What do I mean by autopilot mode? Let’s take an example of driving- when we are amateurs we are consciously aware of our actions while driving. Manoeuvrings, brakes, shifting gears- these are all done with full awareness. However when you become an expert, you don’t spend time in thinking about his next move. It flows seemingly automatically. Through experience we are aware of what action is required for every specific scenario.  A pattern is formed and is followed. Similarly a pattern of thinking and decision making is formed over life and one uses these set frameworks to make decision.

In order to make better decisions it thus makes sense that we identify these set patterns of decision making and also establish new efficient pattern. Intuitions, or gut feelings, are sudden, strong judgments whose origin we can’t immediately explain. Although they seem to emerge from an obscure inner force, they actually begin with a perception of something outside—a facial expression, a tone of voice, a visual inconsistency so fleeting that you’re not even aware you noticed. This is rapid cognition or condensed reasoning that takes advantage of the brain’s built-in shortcuts. Think of intuition as an unconscious associative process.

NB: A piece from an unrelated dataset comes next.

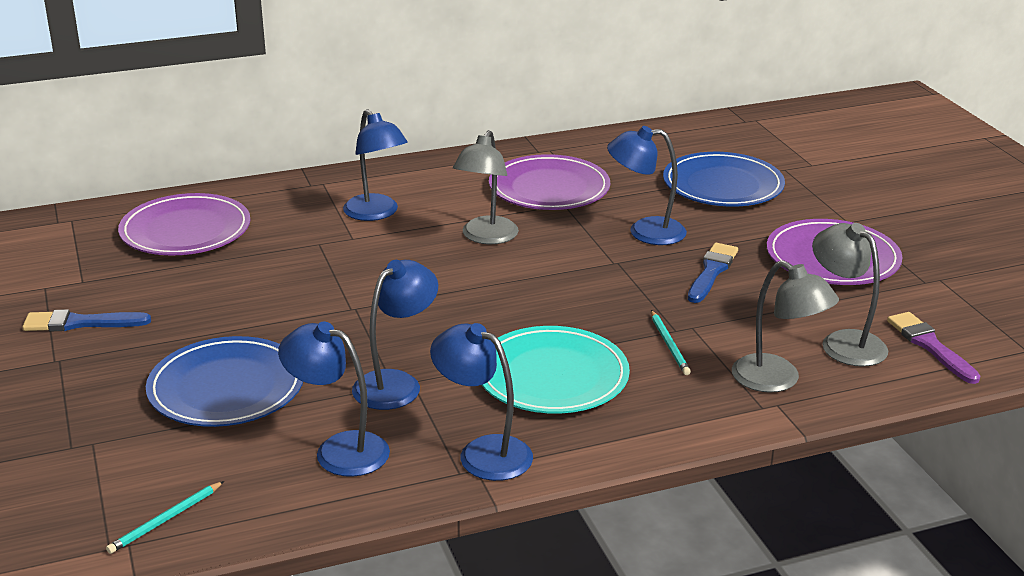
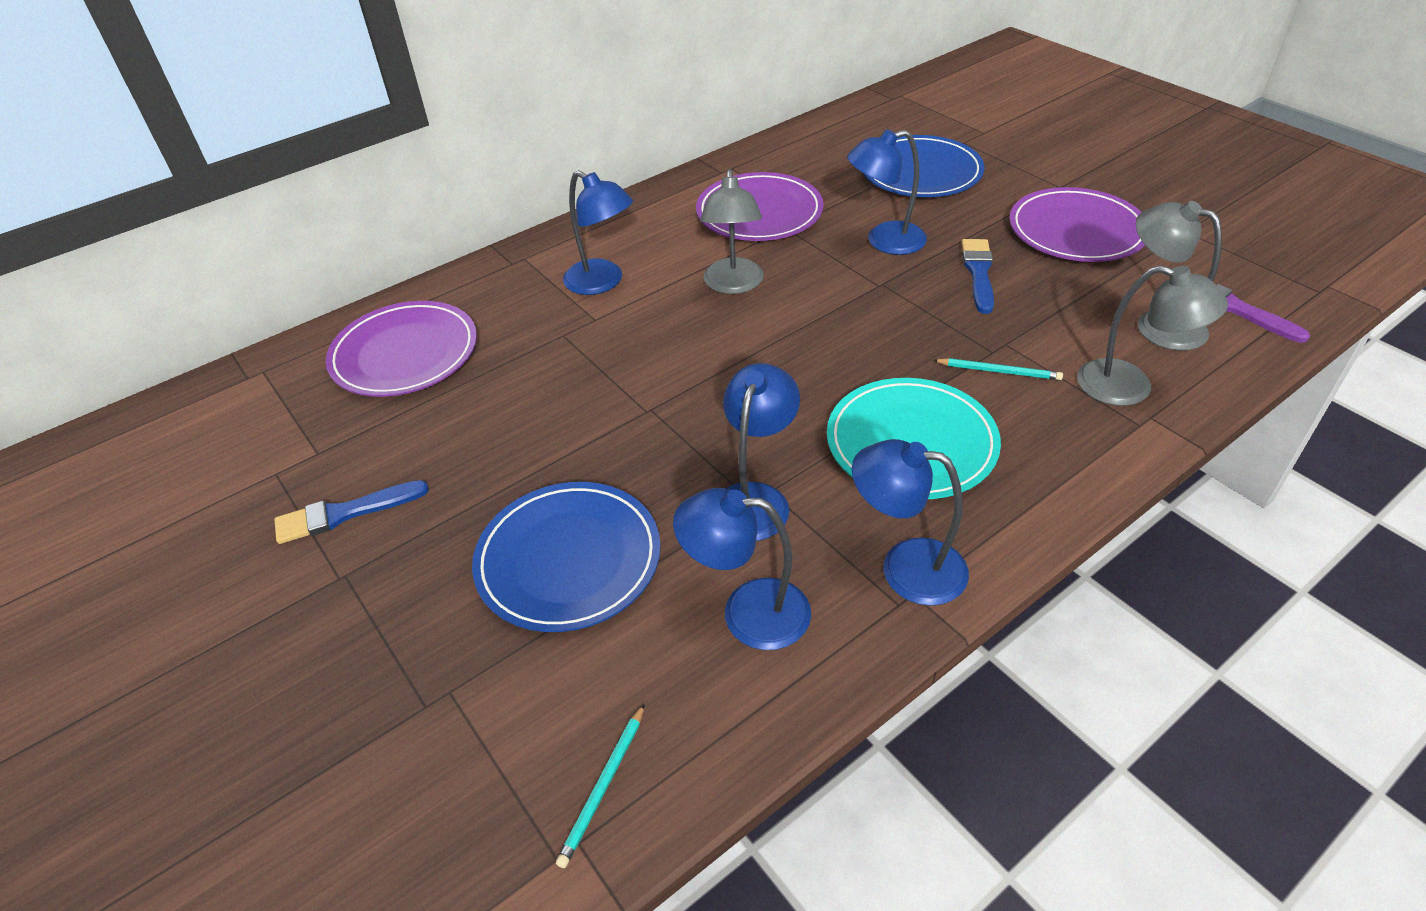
camera: 15 degrees left, 15 degrees up
turquoise pencil [651,310,691,375] -> turquoise pencil turned 45 degrees counterclockwise [933,358,1063,380]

Long dismissed as beneath the dignity of science, intuition turns out to muster some fancy and fast mental operations. The best explanation psychologists now offer is that intuition is a mental matching game. We choose actions and form opinions via mental processes which are influenced by an entire gamut of past information stored in memory.

Things you can do to improve your decision making :

  1. Check premises
  2. Check if you have taken necessary factors into consideration
  3. Effective cost benefit analysis
  4. Be aware of cognitive biases
  5. Use rationality and not emotions
  6. Keep the goal clear and in focus always.